▸ The task:
Quote the whole listing verbatim.

▸ Supplied data:
....

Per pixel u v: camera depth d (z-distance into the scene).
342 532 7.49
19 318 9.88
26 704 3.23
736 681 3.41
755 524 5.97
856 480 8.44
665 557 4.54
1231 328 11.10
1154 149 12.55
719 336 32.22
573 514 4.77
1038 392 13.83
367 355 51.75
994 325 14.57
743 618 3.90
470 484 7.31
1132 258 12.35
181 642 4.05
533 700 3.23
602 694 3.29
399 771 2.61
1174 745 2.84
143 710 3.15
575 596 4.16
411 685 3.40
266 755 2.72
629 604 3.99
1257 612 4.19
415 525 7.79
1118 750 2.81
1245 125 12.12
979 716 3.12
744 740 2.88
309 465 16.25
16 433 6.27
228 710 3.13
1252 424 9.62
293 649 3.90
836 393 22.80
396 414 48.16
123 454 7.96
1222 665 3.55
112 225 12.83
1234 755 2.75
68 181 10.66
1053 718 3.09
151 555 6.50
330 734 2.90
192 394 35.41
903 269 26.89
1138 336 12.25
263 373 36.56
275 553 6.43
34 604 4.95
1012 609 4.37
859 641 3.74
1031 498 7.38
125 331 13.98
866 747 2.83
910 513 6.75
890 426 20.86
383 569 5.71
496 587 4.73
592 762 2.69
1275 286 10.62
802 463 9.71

....

▸ Written solution:
Per pixel u v: camera depth d (z-distance into the scene).
342 532 7.49
19 318 9.88
26 704 3.23
736 681 3.41
755 524 5.97
856 480 8.44
665 557 4.54
1231 328 11.10
1154 149 12.55
719 336 32.22
573 514 4.77
1038 392 13.83
367 355 51.75
994 325 14.57
743 618 3.90
470 484 7.31
1132 258 12.35
181 642 4.05
533 700 3.23
602 694 3.29
399 771 2.61
1174 745 2.84
143 710 3.15
575 596 4.16
411 685 3.40
266 755 2.72
629 604 3.99
1257 612 4.19
415 525 7.79
1118 750 2.81
1245 125 12.12
979 716 3.12
744 740 2.88
309 465 16.25
16 433 6.27
228 710 3.13
1252 424 9.62
293 649 3.90
836 393 22.80
396 414 48.16
123 454 7.96
1222 665 3.55
112 225 12.83
1234 755 2.75
68 181 10.66
1053 718 3.09
151 555 6.50
330 734 2.90
192 394 35.41
903 269 26.89
1138 336 12.25
263 373 36.56
275 553 6.43
34 604 4.95
1012 609 4.37
859 641 3.74
1031 498 7.38
125 331 13.98
866 747 2.83
910 513 6.75
890 426 20.86
383 569 5.71
496 587 4.73
592 762 2.69
1275 286 10.62
802 463 9.71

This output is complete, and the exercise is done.